Here is the video we first made about the child-friendly contemplative walk.
This has been another core ministry from the beginning. At first, just a long-time friend and I would do these hikes. But then another, and then another. Together, we would push our bodies to, literally, seek new heights. We would hike, sit in silence, walk without talking, eat, and take in the scenery. Whether looking out over Finlayson Arm, or south toward the Olympic Mountains, we haven't been disappointed yet. I recall the time shortly after my laser eye surgery when I literally had to lean on my companions during the walk. And I remember when we took Communion on the mountaintop (well, near the top).
This time of gathering, campfire church, has become a key way to connect and worship. We've met twice (as of this writing in early-July 2021) and already this is fulfilling its potential. With the fire ban in effect, we decided to use a fountain as the centrepiece and focal point, rather than a fire. Bonus: the fountain is smoke-free!
What has stood out for me with these gatherings is their simplicity: we have some easy conversation, we eat a simple bite, and we host a simple worship service. The kids rip around while the adults chat, then we find ourselves around the fire / fountain in God's presence, proclaiming the new life that always comes. One person saying something like, "this is the faith expression for which I've been searching for a long time" still resonates with me.
The Christian Calendar
We've followed the rhythms of the Christian Calendar, albeit with a smaller-than-one-might-expect focus on Christmas Eve and Easter. For Good Friday we combined efforts with Fairfield United Church to organize a walk with eight stations along The Gorge. My first Communion with other people since the pandemic had begun stands out as a highlight from that Good Friday Walk.
We gathered at sunrise on Easter morning to proclaim the impossible -- a resurrection.
Spiritual Practices with Eliana and Greg
As a fun and -- we hope -- useful project, my daughter, Eliana, and I started a YouTube channel to teach/demonstrate some spiritual or contemplative practices. We've come to see just about anything we do as a spiritual practice, provided the intention is there.
What stands out for me with this project is seeing the look on her face when someone says they found the video helpful or insightful or moving.
This series blurs the boundary between vlogging and preaching. Our cedar+canvas canoe (painted "Princely Purple") features prominently.

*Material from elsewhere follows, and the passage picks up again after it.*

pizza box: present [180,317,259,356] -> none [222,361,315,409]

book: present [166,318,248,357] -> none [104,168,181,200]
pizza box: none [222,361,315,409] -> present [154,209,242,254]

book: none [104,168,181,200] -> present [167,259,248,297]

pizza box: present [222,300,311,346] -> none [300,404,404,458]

A comprehensive set of my recorded meditations is at Insight Timer. But our in-house podcast, Wander, is a nearly comprehensive collection. These tend to merge the field of positive psychology, the practice of non-violent communication, and the teachings of Christianity -- along with some Eastern influence.

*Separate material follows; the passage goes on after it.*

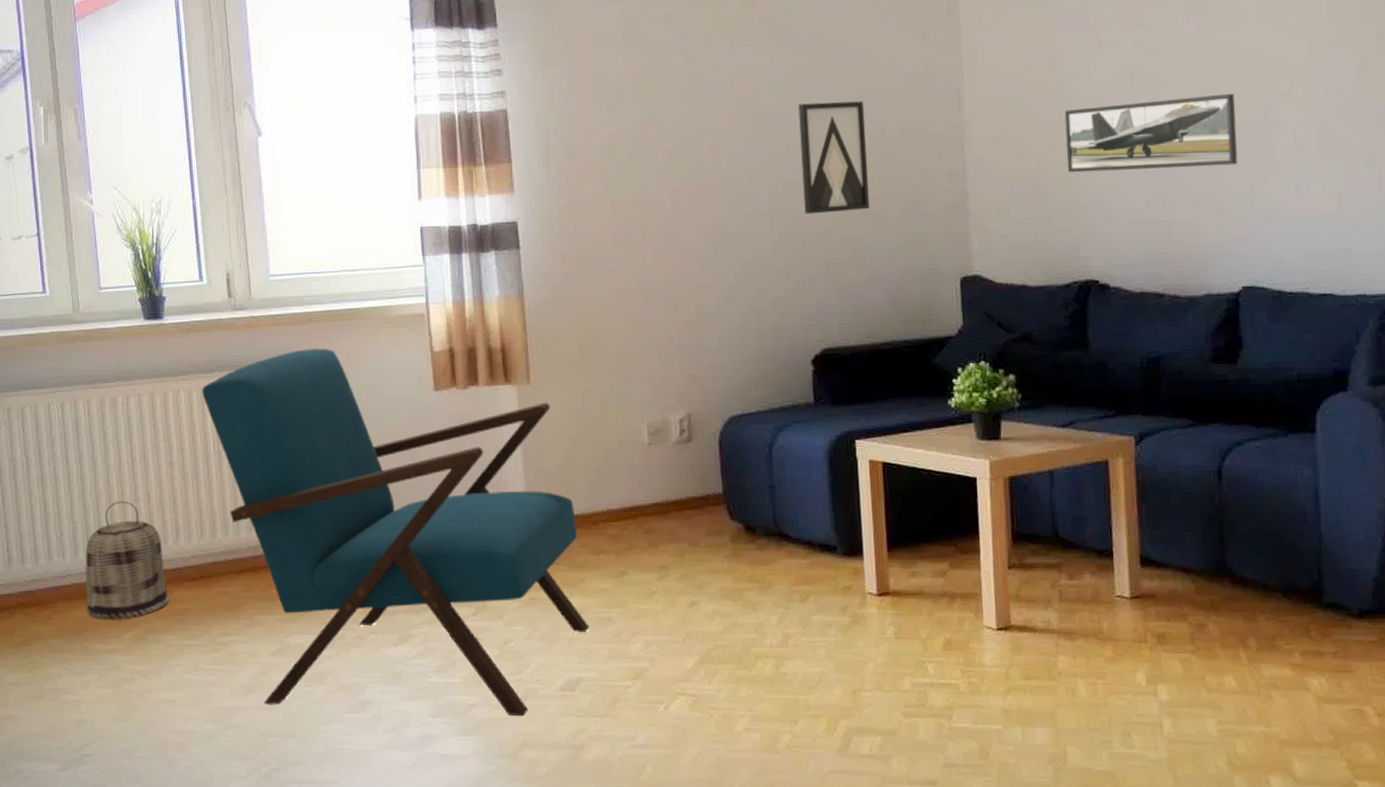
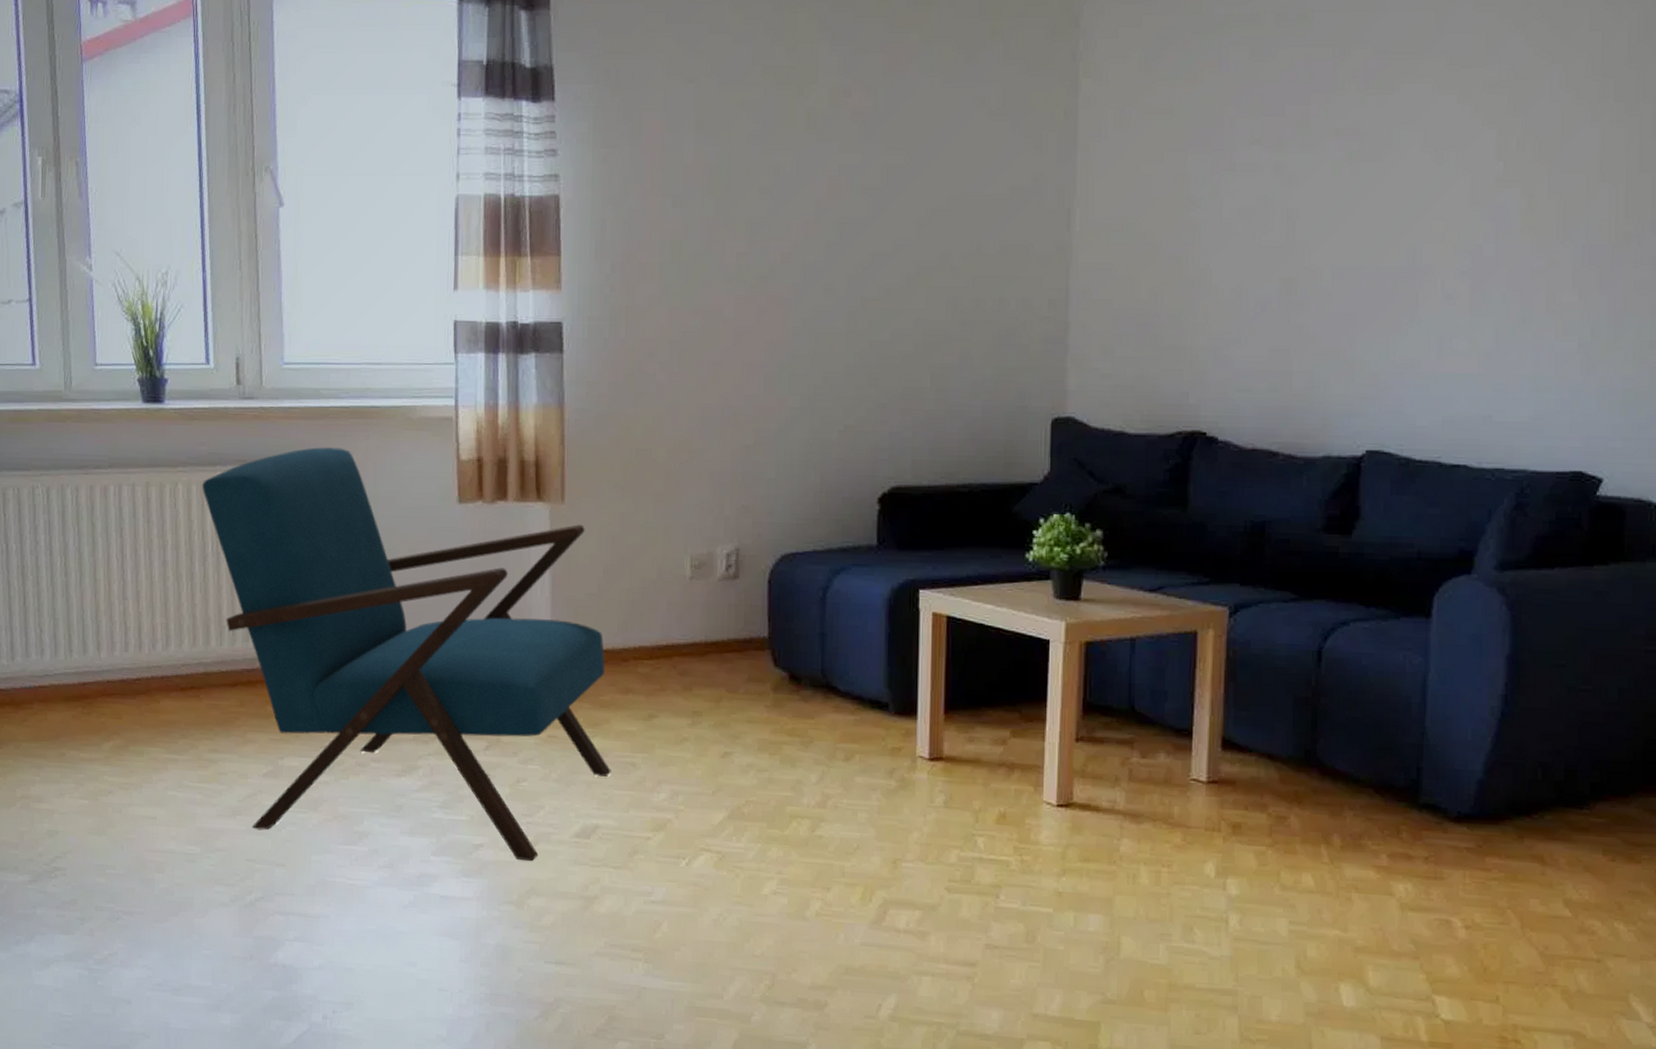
basket: present [85,501,169,620] -> none [65,599,155,727]
wall art: present [798,101,870,214] -> none [884,211,961,337]
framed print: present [1064,93,1238,173] -> none [1183,232,1381,314]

What stands out for me is that my meditation, Relaxation for Sleep, is by far the most popular. Apparently I have a gift for putting people to sleep!
I wouldn't say we've got this church-planting thing figured out just yet, but the direction we're headed feels right and led by the spirit. We have plans for pilgrimages, celebrating rites of passage, and continuing the routines we've established. Our new location, Metchosin, means connecting with new neighbours and new church neighbours, and that feels fruitful.
We hope you can join us on the journey, in one way or another.
May you know the peace of Christ, a peace that knows no bounds.